Tekst do ćwiczenia
------------

Najważniejsze zmiany są dwie. Pierwsza z nich zakłada możliwość przebudowy systemów melioracyjnych bez zbędnych formalności. Z kolei druga umożliwia wykonywanie, jedynie na zgłoszenie, stawów retencyjnych o powierzchni do 5000 m2 i głębokości do 3 m.

Państwowe Gospodarstwo Wodne Wody Polskie przypomina, że przez wiele lat śródpolne stawy traktowano często jako nieużytki, a wiele z nich zniknęło, tymczasem są cennym rezerwuarem wody, co ma kluczowe znaczenie w przeciwdziałaniu skutkom suszy rolniczej.

Proces ocieplania klimatu będzie trwał, ale mamy możliwość wpływu na jego przebieg [wywiad]

Dzięki zmianom w ustawie Prawo wodne, wykonanie stawu o wspomnianych parametrach nie wymaga już pozwolenia wodnoprawnego, a jedynie zgłoszenia do właściwego miejscowo nadzoru wodnego Wód Polskich. Taki staw może być napełniany wyłącznie wodami opadowymi, roztopowymi lub gruntowymi i służyć celom retencyjnym.

------------

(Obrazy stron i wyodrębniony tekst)

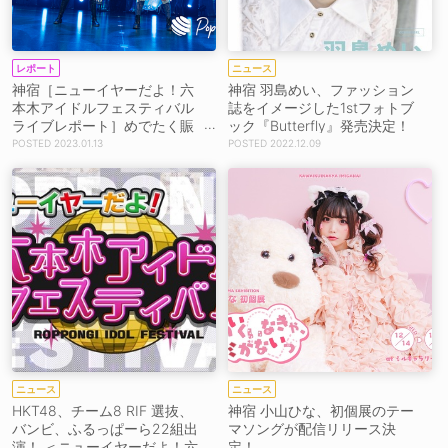
レポート
ニュース
神宿［ニューイヤーだよ！六
神宿 羽島めい、ファッション
本木アイドルフェスティバル
誌をイメージした1stフォトブ
ライブレポート］めでたく賑
ック『Butterfly』発売決定！
やかに作り上げた至福のステ
2023.01.13
2022.12.09
ージ！ 「みなさまに神が宿る
ような年になりますように」
ニュース
ニュース
HKT48、チーム8 RIF 選抜、
神宿 小山ひな、初個展のテー
バンビ、ふるっぱーら22組出
マソングが配信リリース決
演！ ＜ニューイヤーだよ！六
定！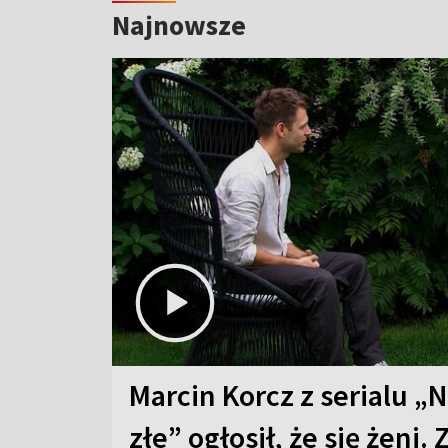
Najnowsze
Marcin Korcz z serialu „N
złe” ogłosił, że się żeni. 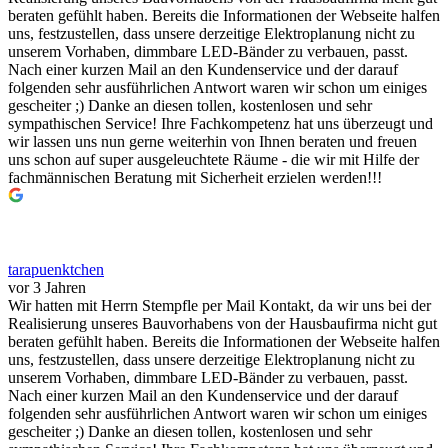
beraten gefühlt haben. Bereits die Informationen der Webseite halfen
uns, festzustellen, dass unsere derzeitige Elektroplanung nicht zu
unserem Vorhaben, dimmbare LED-Bänder zu verbauen, passt.
Nach einer kurzen Mail an den Kundenservice und der darauf
folgenden sehr ausführlichen Antwort waren wir schon um einiges
gescheiter ;) Danke an diesen tollen, kostenlosen und sehr
sympathischen Service! Ihre Fachkompetenz hat uns überzeugt und
wir lassen uns nun gerne weiterhin von Ihnen beraten und freuen
uns schon auf super ausgeleuchtete Räume - die wir mit Hilfe der
fachmännischen Beratung mit Sicherheit erzielen werden!!!
tarapuenktchen
vor 3 Jahren
Wir hatten mit Herrn Stempfle per Mail Kontakt, da wir uns bei der
Realisierung unseres Bauvorhabens von der Hausbaufirma nicht gut
beraten gefühlt haben. Bereits die Informationen der Webseite halfen
uns, festzustellen, dass unsere derzeitige Elektroplanung nicht zu
unserem Vorhaben, dimmbare LED-Bänder zu verbauen, passt.
Nach einer kurzen Mail an den Kundenservice und der darauf
folgenden sehr ausführlichen Antwort waren wir schon um einiges
gescheiter ;) Danke an diesen tollen, kostenlosen und sehr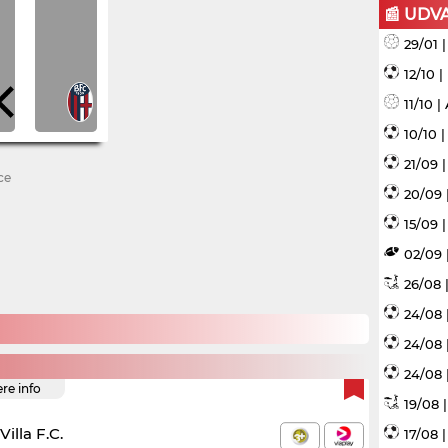
📰 UDV
29/01 
12/10 
11/10 
10/10 
21/09 
ce
20/09 
15/09 |
02/09 
26/08 |
24/08 
24/08 
24/08 
ere info
19/08 
illa F.C.
17/08 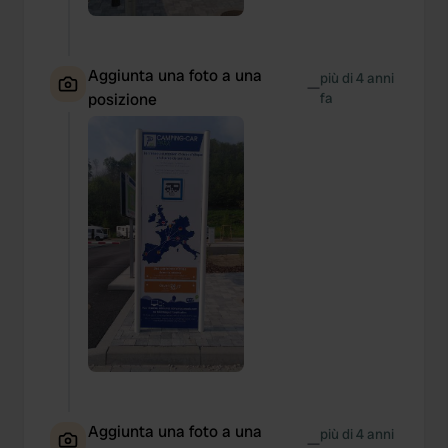
Aggiunta una foto a una
più di 4 anni
—
posizione
fa
Aggiunta una foto a una
più di 4 anni
—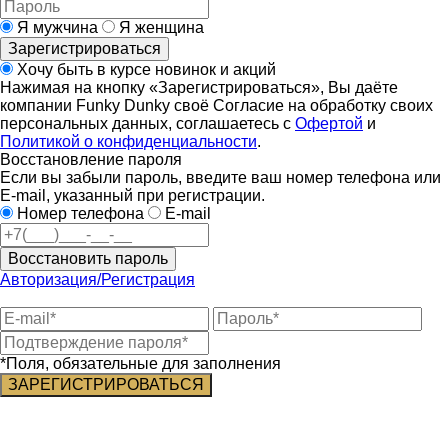
Я мужчина
Я женщина
Зарегистрироваться
Хочу быть в курсе новинок и акций
Нажимая на кнопку «Зарегистрироваться», Вы даёте
компании Funky Dunky своё Согласие на обработку своих
персональных данных, соглашаетесь с
Офертой
и
Политикой о конфиденциальности
.
Восстановление пароля
Если вы забыли пароль, введите ваш номер телефона или
E-mail, указанный при регистрации.
Номер телефона
E-mail
Восстановить пароль
Авторизация/Регистрация
*Поля, обязательные для заполнения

------------

Polecenie
Proszę kontynuować tekst o zmianach w Prawie wodnym dotyczących stawów retencyjnych, rozpoczynając bezpośrednio po jego ostatnim zdaniu.

Odpowiedź
Państwowe Gospodarstwo tłumaczy jednocześnie, że stawy rybne, rekreacyjne, a także służące do oczyszczania ścieków albo te napełniane w ramach usług wodnych wymagają pozwolenia wodnoprawnego.

W komunikacie czytamy także, iż w dobie zmian klimatycznych, skutkujących częstszym występowaniem suszy i powodzi, szczególnie ważna jest racjonalna gospodarka wodna, dzięki której można przeciwdziałać tym zjawiskom. Ma to ogromne znaczenie na terenach wiejskich, które są narażone na niedobory wody i suszę rolniczą, ale też problem podtopień.

Podkreślono również, że zmiana struktury opadów niejako wymusza prowadzenie inwestycji, które pozwolą zagospodarować każdą kroplę wody już w momencie, gdy spada na ziemię. Tylko działania kompleksowe, łączące elementy retencji naturalnej i sztucznej oraz działania techniczne i nietechniczne będą skuteczną odpowiedzią na problem suszy w Polsce.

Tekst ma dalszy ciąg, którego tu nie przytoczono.